Print the passage of the BBI Bill article starting with "President Uhuru Kenyatta" and going on through "proponents sleepless nights.", copying it word for word.

▶ Source extract

__________

President Uhuru Kenyatta and ODM leader Raila Odinga will be holding their breath as the BBI Bill is discussed in Parliament where some lawmakers are pushing to amend the proposals.
The two Houses of Parliament are this week deciding on whether lawmakers can amend the Constitution of Kenya (Amendment) Bill, 2020 after heated debate last week.
While MPs appear to agree the House cannot change the bill, a near-unanimous call by senators to correct ‘typographical and referential errors’ and expunge ‘unconstitutional’ clauses could give the proponents sleepless nights.
The debate on the bill started last Wednesday and will resume on Tuesday in both houses before the legislators take a vote on the document.
On Tuesday, members of the National Assembly will resume normal sittings after recess with the first business being the conclusion of debate on the BBI Bill.
In the Senate, Speaker Ken Lusaka has gazetted three days of special sittings beginning Tuesday to among others conclude the consideration of the bill.
Though the Constitution provides that the bill would proceed to a referendum whether or not Parliament approves it, revelations of conflicting versions and the clamour to amend the document pose serious headaches to its proponents.
Senators argue that the bill has ‘fundamental errors’ that render the document ‘completely different' from the one in the National Assembly.

__________

▶ Data supplied

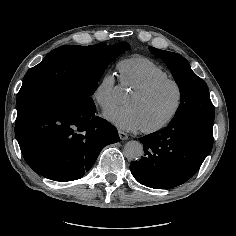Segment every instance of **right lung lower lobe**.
<instances>
[{"mask_svg":"<svg viewBox=\"0 0 236 236\" xmlns=\"http://www.w3.org/2000/svg\"><path fill=\"white\" fill-rule=\"evenodd\" d=\"M95 112V104L66 101L17 115L15 134L28 165L55 181L81 178L106 145L120 140L117 129Z\"/></svg>","mask_w":236,"mask_h":236,"instance_id":"98d812e1","label":"right lung lower lobe"}]
</instances>
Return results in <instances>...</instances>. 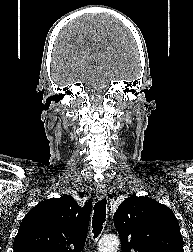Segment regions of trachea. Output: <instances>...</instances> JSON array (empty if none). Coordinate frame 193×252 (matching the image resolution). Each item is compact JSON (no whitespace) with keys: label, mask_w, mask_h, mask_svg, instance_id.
<instances>
[{"label":"trachea","mask_w":193,"mask_h":252,"mask_svg":"<svg viewBox=\"0 0 193 252\" xmlns=\"http://www.w3.org/2000/svg\"><path fill=\"white\" fill-rule=\"evenodd\" d=\"M106 199H102L95 203L94 205V214H93V221H92V227H93V234L94 238H97L99 234L102 231L103 224L106 219Z\"/></svg>","instance_id":"1"}]
</instances>
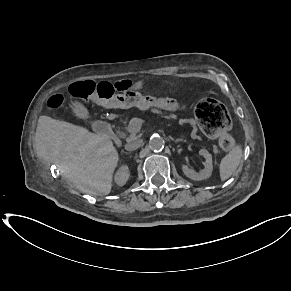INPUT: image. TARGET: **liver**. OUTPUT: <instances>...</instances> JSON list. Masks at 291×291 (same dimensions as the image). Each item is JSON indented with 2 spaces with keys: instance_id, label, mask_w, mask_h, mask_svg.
<instances>
[{
  "instance_id": "liver-1",
  "label": "liver",
  "mask_w": 291,
  "mask_h": 291,
  "mask_svg": "<svg viewBox=\"0 0 291 291\" xmlns=\"http://www.w3.org/2000/svg\"><path fill=\"white\" fill-rule=\"evenodd\" d=\"M37 155L57 165L80 192L98 196L112 189L118 151L105 136L65 121L40 116L35 134Z\"/></svg>"
}]
</instances>
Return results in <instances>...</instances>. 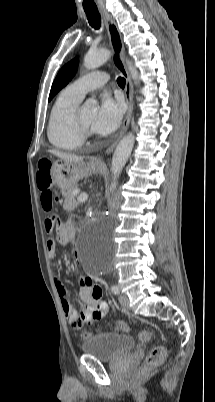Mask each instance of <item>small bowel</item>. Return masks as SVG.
Returning <instances> with one entry per match:
<instances>
[{
    "label": "small bowel",
    "mask_w": 215,
    "mask_h": 402,
    "mask_svg": "<svg viewBox=\"0 0 215 402\" xmlns=\"http://www.w3.org/2000/svg\"><path fill=\"white\" fill-rule=\"evenodd\" d=\"M56 229L58 241L66 245L73 238V229L70 224H54L52 228ZM46 230V229H45ZM52 230H46L51 232ZM47 252L50 258H54L57 253V242L54 239H48L46 242ZM55 285L60 297L61 305L66 319L75 330H79L84 324H93L100 321L109 311L108 304L102 300L101 288L94 284L89 277L80 279V298L84 306L77 311L70 302L66 289L59 277H55Z\"/></svg>",
    "instance_id": "c3829d8e"
}]
</instances>
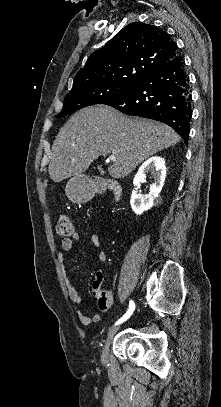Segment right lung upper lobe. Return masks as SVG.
<instances>
[{"label": "right lung upper lobe", "mask_w": 221, "mask_h": 407, "mask_svg": "<svg viewBox=\"0 0 221 407\" xmlns=\"http://www.w3.org/2000/svg\"><path fill=\"white\" fill-rule=\"evenodd\" d=\"M178 52L170 35L158 27L133 22L89 56L71 91L97 84H134Z\"/></svg>", "instance_id": "right-lung-upper-lobe-1"}]
</instances>
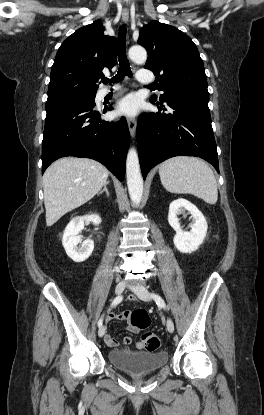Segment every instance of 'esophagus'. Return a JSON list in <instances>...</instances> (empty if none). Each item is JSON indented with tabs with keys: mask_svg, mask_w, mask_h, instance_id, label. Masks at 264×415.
Returning <instances> with one entry per match:
<instances>
[{
	"mask_svg": "<svg viewBox=\"0 0 264 415\" xmlns=\"http://www.w3.org/2000/svg\"><path fill=\"white\" fill-rule=\"evenodd\" d=\"M122 20L124 22H128V20H129V12L128 11H123L122 12ZM127 122H128L130 135H131L132 138H134L135 134H136V126H137L136 119L133 118V117H129Z\"/></svg>",
	"mask_w": 264,
	"mask_h": 415,
	"instance_id": "1",
	"label": "esophagus"
}]
</instances>
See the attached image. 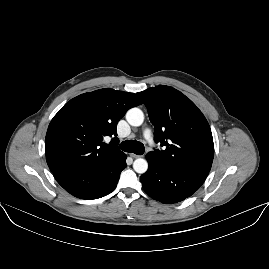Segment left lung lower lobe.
<instances>
[{"label": "left lung lower lobe", "mask_w": 269, "mask_h": 269, "mask_svg": "<svg viewBox=\"0 0 269 269\" xmlns=\"http://www.w3.org/2000/svg\"><path fill=\"white\" fill-rule=\"evenodd\" d=\"M147 159V158H146ZM149 168L140 181L145 192L153 199L171 204L190 197L206 177L164 166L147 159Z\"/></svg>", "instance_id": "obj_1"}]
</instances>
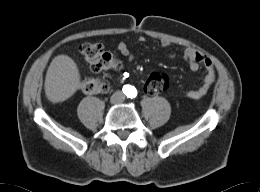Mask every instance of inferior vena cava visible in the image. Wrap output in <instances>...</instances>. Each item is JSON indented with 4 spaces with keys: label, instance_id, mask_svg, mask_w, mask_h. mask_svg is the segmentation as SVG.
Wrapping results in <instances>:
<instances>
[{
    "label": "inferior vena cava",
    "instance_id": "inferior-vena-cava-1",
    "mask_svg": "<svg viewBox=\"0 0 260 192\" xmlns=\"http://www.w3.org/2000/svg\"><path fill=\"white\" fill-rule=\"evenodd\" d=\"M112 98L114 102H122L124 100V95L121 92H116Z\"/></svg>",
    "mask_w": 260,
    "mask_h": 192
}]
</instances>
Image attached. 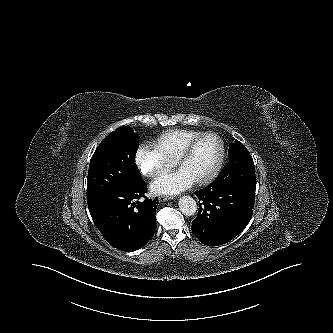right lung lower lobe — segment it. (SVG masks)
<instances>
[{
    "label": "right lung lower lobe",
    "mask_w": 333,
    "mask_h": 333,
    "mask_svg": "<svg viewBox=\"0 0 333 333\" xmlns=\"http://www.w3.org/2000/svg\"><path fill=\"white\" fill-rule=\"evenodd\" d=\"M146 183L141 180L88 201L94 224L106 241L122 251L142 248L156 231L155 208L159 201L145 199Z\"/></svg>",
    "instance_id": "obj_1"
}]
</instances>
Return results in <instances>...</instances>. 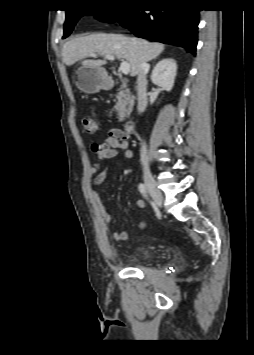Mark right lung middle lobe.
<instances>
[{"instance_id": "right-lung-middle-lobe-1", "label": "right lung middle lobe", "mask_w": 254, "mask_h": 355, "mask_svg": "<svg viewBox=\"0 0 254 355\" xmlns=\"http://www.w3.org/2000/svg\"><path fill=\"white\" fill-rule=\"evenodd\" d=\"M124 7L116 8V9H98V10H67L66 11V21L64 24V36L66 38L72 32L76 22L85 14L96 13L97 18L101 21L106 22H116L119 19L126 16L135 4L130 1H138V0H128Z\"/></svg>"}]
</instances>
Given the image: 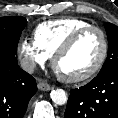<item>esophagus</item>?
I'll return each mask as SVG.
<instances>
[{
  "mask_svg": "<svg viewBox=\"0 0 118 118\" xmlns=\"http://www.w3.org/2000/svg\"><path fill=\"white\" fill-rule=\"evenodd\" d=\"M37 86H38V89L42 91H49L53 89V87L49 85L47 82H45L43 79H38Z\"/></svg>",
  "mask_w": 118,
  "mask_h": 118,
  "instance_id": "obj_1",
  "label": "esophagus"
}]
</instances>
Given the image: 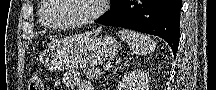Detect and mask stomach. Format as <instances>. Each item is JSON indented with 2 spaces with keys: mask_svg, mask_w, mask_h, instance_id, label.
Here are the masks:
<instances>
[{
  "mask_svg": "<svg viewBox=\"0 0 216 90\" xmlns=\"http://www.w3.org/2000/svg\"><path fill=\"white\" fill-rule=\"evenodd\" d=\"M118 48L119 43L112 37H91L74 53L50 55L45 66L51 72L63 71L70 67H94L114 57Z\"/></svg>",
  "mask_w": 216,
  "mask_h": 90,
  "instance_id": "obj_1",
  "label": "stomach"
}]
</instances>
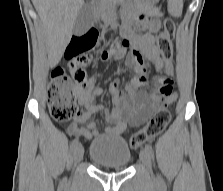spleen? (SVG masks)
I'll use <instances>...</instances> for the list:
<instances>
[{
    "mask_svg": "<svg viewBox=\"0 0 223 191\" xmlns=\"http://www.w3.org/2000/svg\"><path fill=\"white\" fill-rule=\"evenodd\" d=\"M183 0H169L168 10L169 13L175 17H180L182 14Z\"/></svg>",
    "mask_w": 223,
    "mask_h": 191,
    "instance_id": "1",
    "label": "spleen"
}]
</instances>
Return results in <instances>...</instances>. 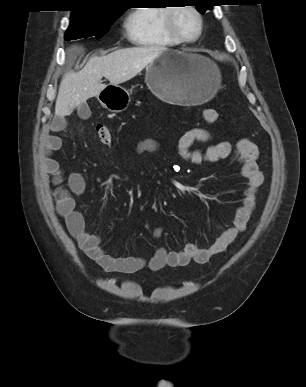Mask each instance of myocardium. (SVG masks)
<instances>
[{"mask_svg": "<svg viewBox=\"0 0 306 387\" xmlns=\"http://www.w3.org/2000/svg\"><path fill=\"white\" fill-rule=\"evenodd\" d=\"M180 9H188V10L192 11L198 19V23H199L198 32H197L196 36L193 38H187V37L183 36L176 27L175 15H176L177 11ZM165 26H166V30H167L168 34L174 40L178 41L179 43L190 44V43H194V42L198 41L199 38L201 37V35L203 33V29H204V19H203V15L200 12V10L193 5L172 6L167 11V14L165 17Z\"/></svg>", "mask_w": 306, "mask_h": 387, "instance_id": "1", "label": "myocardium"}]
</instances>
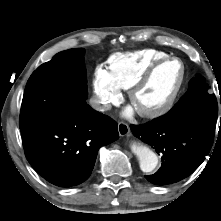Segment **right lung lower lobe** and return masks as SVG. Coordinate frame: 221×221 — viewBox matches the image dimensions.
I'll use <instances>...</instances> for the list:
<instances>
[{"instance_id":"obj_1","label":"right lung lower lobe","mask_w":221,"mask_h":221,"mask_svg":"<svg viewBox=\"0 0 221 221\" xmlns=\"http://www.w3.org/2000/svg\"><path fill=\"white\" fill-rule=\"evenodd\" d=\"M26 158L48 182L81 184L90 176L98 150L119 138L117 123L85 100L63 117L22 132Z\"/></svg>"}]
</instances>
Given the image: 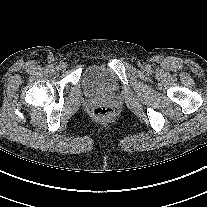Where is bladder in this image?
I'll return each instance as SVG.
<instances>
[{
    "instance_id": "1",
    "label": "bladder",
    "mask_w": 207,
    "mask_h": 207,
    "mask_svg": "<svg viewBox=\"0 0 207 207\" xmlns=\"http://www.w3.org/2000/svg\"><path fill=\"white\" fill-rule=\"evenodd\" d=\"M83 86L92 94L110 93L115 90L113 73L101 65L89 66L83 74Z\"/></svg>"
}]
</instances>
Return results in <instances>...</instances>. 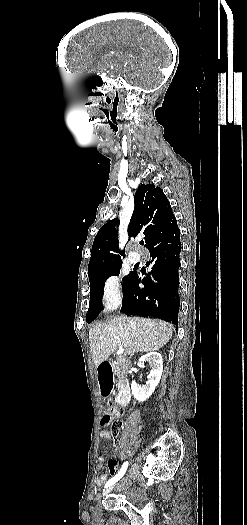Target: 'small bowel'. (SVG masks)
<instances>
[{
  "label": "small bowel",
  "mask_w": 247,
  "mask_h": 525,
  "mask_svg": "<svg viewBox=\"0 0 247 525\" xmlns=\"http://www.w3.org/2000/svg\"><path fill=\"white\" fill-rule=\"evenodd\" d=\"M119 415L120 413H118L117 417H119ZM100 438L103 440L112 441L115 443L113 434L107 430H103L100 432ZM116 458H117V446L115 445V451L113 452L112 457L109 460V473L111 475H114L118 468ZM102 462H103V456H99L97 470H100L102 468ZM107 480H108V474L103 473L96 478V484L97 486H103L107 482Z\"/></svg>",
  "instance_id": "small-bowel-1"
}]
</instances>
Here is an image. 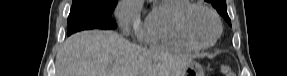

__________

▶ Reply
President Uhuru Kenyatta and ODM leader Raila Odinga will be holding their breath as the BBI Bill is discussed in Parliament where some lawmakers are pushing to amend the proposals.
The two Houses of Parliament are this week deciding on whether lawmakers can amend the Constitution of Kenya (Amendment) Bill, 2020 after heated debate last week.
While MPs appear to agree the House cannot change the bill, a near-unanimous call by senators to correct ‘typographical and referential errors’ and expunge ‘unconstitutional’ clauses could give the proponents sleepless nights.